The greater Geelong region is a hotbed of sporting talent, and plenty of the Grovedale under-17s - including Indy Parish, the younger brother of Essendon AFL midfielder Darcy - have already been tipped for higher honours.
Miers reckons working with younger players has helped to reinforce the messages coming from his own coaches.
"They've taught me heaps," he says.
"I tell them things that my coaches are telling me and I realise I need to do it. I watch them go to positions where they're not getting used and it shows what I need to do when I play.
"It's really important for me to be able to tell them correct things and that they advance in their football. But it's helping me advance in mine too."
Miers had his own taste of finals footy last weekend, albeit on a much bigger stage, when the Cats lost to Collingwood in front of 93,346 fans at the MCG.
"I wasn't overly happy but I don't feel I was overawed by the situation," he says.
"A few skill executions I could have done better but I feel I can impact still, and I feel I did impact on the game."
Miers is unsure whether the coaching gig at Grovedale is something he'll be able to keep up next year given his elevation to the seniors at Geelong.
The son of an entrepreneurial scientist who invented his own footy boots, Miers is also studying a diploma in business and will probably go to university next year.
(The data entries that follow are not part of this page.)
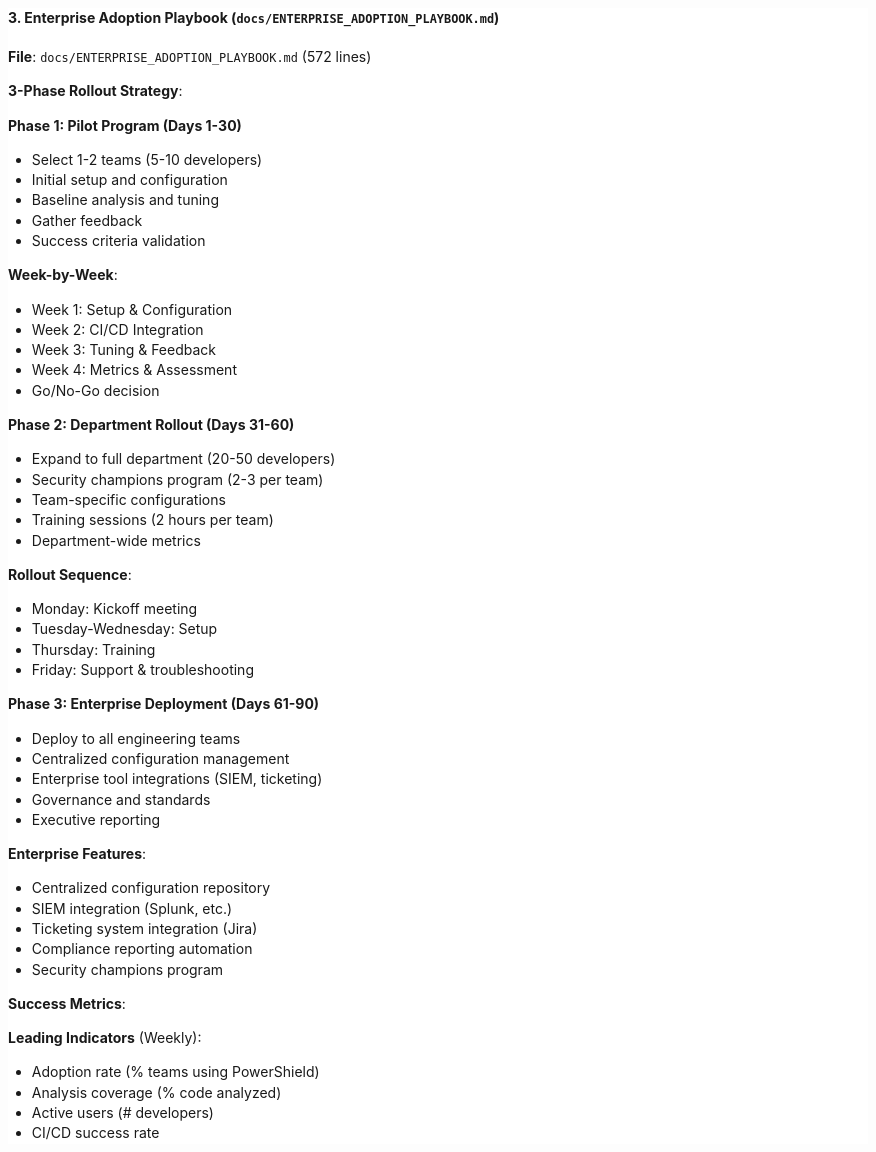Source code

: #### 3. Enterprise Adoption Playbook (`docs/ENTERPRISE_ADOPTION_PLAYBOOK.md`)
**File**: `docs/ENTERPRISE_ADOPTION_PLAYBOOK.md` (572 lines)

**3-Phase Rollout Strategy**:

**Phase 1: Pilot Program (Days 1-30)**
- Select 1-2 teams (5-10 developers)
- Initial setup and configuration
- Baseline analysis and tuning
- Gather feedback
- Success criteria validation

**Week-by-Week**:
- Week 1: Setup & Configuration
- Week 2: CI/CD Integration
- Week 3: Tuning & Feedback
- Week 4: Metrics & Assessment
- Go/No-Go decision

**Phase 2: Department Rollout (Days 31-60)**
- Expand to full department (20-50 developers)
- Security champions program (2-3 per team)
- Team-specific configurations
- Training sessions (2 hours per team)
- Department-wide metrics

**Rollout Sequence**:
- Monday: Kickoff meeting
- Tuesday-Wednesday: Setup
- Thursday: Training
- Friday: Support & troubleshooting

**Phase 3: Enterprise Deployment (Days 61-90)**
- Deploy to all engineering teams
- Centralized configuration management
- Enterprise tool integrations (SIEM, ticketing)
- Governance and standards
- Executive reporting

**Enterprise Features**:
- Centralized configuration repository
- SIEM integration (Splunk, etc.)
- Ticketing system integration (Jira)
- Compliance reporting automation
- Security champions program

**Success Metrics**:

**Leading Indicators** (Weekly):
- Adoption rate (% teams using PowerShield)
- Analysis coverage (% code analyzed)
- Active users (# developers)
- CI/CD success rate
But regardless of his role, he wants to stay connected to the club in the southern Geelong suburb that gave him his start.
"For me with Grovedale, it's the club that I look forward to coming back to at the end of my career," he says.
"I was lucky enough to get drafted 20 minutes up the road, if that, so it's awesome to be a part of what they're still building at the moment.
"I've got a lot of mates there in the seniors, people that I've played with. The club's in a good position and I want to help them."